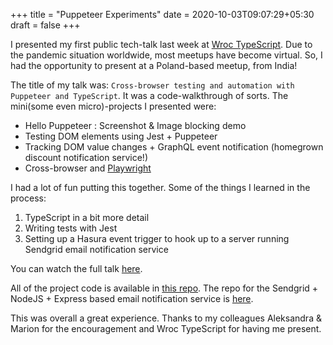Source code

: +++
title = "Puppeteer Experiments"
date = 2020-10-03T09:07:29+05:30
draft = false
+++

I presented my first public tech-talk last week at [Wroc TypeScript](https://www.meetup.com/WrocTypeScript/events/sjzhvqybcmbfc/). Due to the pandemic situation worldwide, most meetups have become virtual. So, I had the opportunity to present at a Poland-based meetup, from India!

The title of my talk was: `Cross-browser testing and automation with Puppeteer and TypeScript`. It was a code-walkthrough of sorts. The mini(some even micro)-projects I presented were:
- Hello Puppeteer : Screenshot & Image blocking demo
- Testing DOM elements using Jest + Puppeteer
- Tracking DOM value changes + GraphQL event notification (homegrown discount notification service!)
- Cross-browser and [Playwright](https://github.com/microsoft/playwright)

I had a lot of fun putting this together. Some of the things I learned in the process:
1. TypeScript in a bit more detail
2. Writing tests with Jest
3. Setting up a Hasura event trigger to hook up to a server running Sendgrid email notification service

You can watch the full talk [here](https://www.youtube.com/watch?v=Mmnwv5kr7No).

All of the project code is available in [this repo](https://github.com/meerasndr/puppeteer-experiment). The repo for the Sendgrid + NodeJS + Express based email notification service is [here](https://github.com/meerasndr/sendgrid-node-express-emailservice).

This was overall a great experience. Thanks to my colleagues Aleksandra & Marion for the encouragement and Wroc TypeScript for having me present.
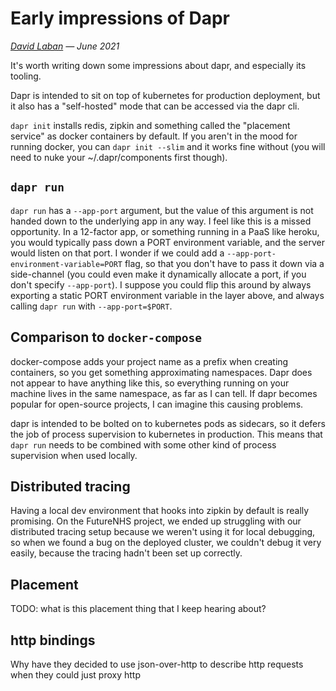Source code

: # Early impressions of Dapr

_[David Laban](../) — June 2021_

It's worth writing down some impressions about dapr, and especially its tooling.

Dapr is intended to sit on top of kubernetes for production deployment, but it also has a "self-hosted" mode that can be accessed via the dapr cli.

`dapr init` installs redis, zipkin and something called the "placement service" as docker containers by default. If you aren't in the mood for running docker, you can `dapr init --slim` and it works fine without (you will need to nuke your ~/.dapr/components first though).

## `dapr run`

`dapr run` has a `--app-port` argument, but the value of this argument is not handed down to the underlying app in any way. I feel like this is a missed opportunity. In a 12-factor app, or something running in a PaaS like heroku, you would typically pass down a PORT environment variable, and the server would listen on that port. I wonder if we could add a `--app-port-environment-variable=PORT` flag, so that you don't have to pass it down via a side-channel (you could even make it dynamically allocate a port, if you don't specify `--app-port`). I suppose you could flip this around by always exporting a static PORT environment variable in the layer above, and always calling `dapr run` with `--app-port=$PORT`.

## Comparison to `docker-compose`

docker-compose adds your project name as a prefix when creating containers, so you get something approximating namespaces. Dapr does not appear to have anything like this, so everything running on your machine lives in the same namespace, as far as I can tell. If dapr becomes popular for open-source projects, I can imagine this causing problems.

dapr is intended to be bolted on to kubernetes pods as sidecars, so it defers the job of process supervision to kubernetes in production. This means that `dapr run` needs to be combined with some other kind of process supervision when used locally.

## Distributed tracing

Having a local dev environment that hooks into zipkin by default is really promising. On the FutureNHS project, we ended up struggling with our distributed tracing setup because we weren't using it for local debugging, so when we found a bug on the deployed cluster, we couldn't debug it very easily, because the tracing hadn't been set up correctly.

## Placement

TODO: what is this placement thing that I keep hearing about?

## http bindings

Why have they decided to use json-over-http to describe http requests when they could just proxy http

......

# Task statement
Could you restate word for word the lines above, from the one that contains "Laban](../) — June 2021_" through the one that contains "## Placement", and no others?

# Solution to this task
_[David Laban](../) — June 2021_

It's worth writing down some impressions about dapr, and especially its tooling.

Dapr is intended to sit on top of kubernetes for production deployment, but it also has a "self-hosted" mode that can be accessed via the dapr cli.

`dapr init` installs redis, zipkin and something called the "placement service" as docker containers by default. If you aren't in the mood for running docker, you can `dapr init --slim` and it works fine without (you will need to nuke your ~/.dapr/components first though).

## `dapr run`

`dapr run` has a `--app-port` argument, but the value of this argument is not handed down to the underlying app in any way. I feel like this is a missed opportunity. In a 12-factor app, or something running in a PaaS like heroku, you would typically pass down a PORT environment variable, and the server would listen on that port. I wonder if we could add a `--app-port-environment-variable=PORT` flag, so that you don't have to pass it down via a side-channel (you could even make it dynamically allocate a port, if you don't specify `--app-port`). I suppose you could flip this around by always exporting a static PORT environment variable in the layer above, and always calling `dapr run` with `--app-port=$PORT`.

## Comparison to `docker-compose`

docker-compose adds your project name as a prefix when creating containers, so you get something approximating namespaces. Dapr does not appear to have anything like this, so everything running on your machine lives in the same namespace, as far as I can tell. If dapr becomes popular for open-source projects, I can imagine this causing problems.

dapr is intended to be bolted on to kubernetes pods as sidecars, so it defers the job of process supervision to kubernetes in production. This means that `dapr run` needs to be combined with some other kind of process supervision when used locally.

## Distributed tracing

Having a local dev environment that hooks into zipkin by default is really promising. On the FutureNHS project, we ended up struggling with our distributed tracing setup because we weren't using it for local debugging, so when we found a bug on the deployed cluster, we couldn't debug it very easily, because the tracing hadn't been set up correctly.

## Placement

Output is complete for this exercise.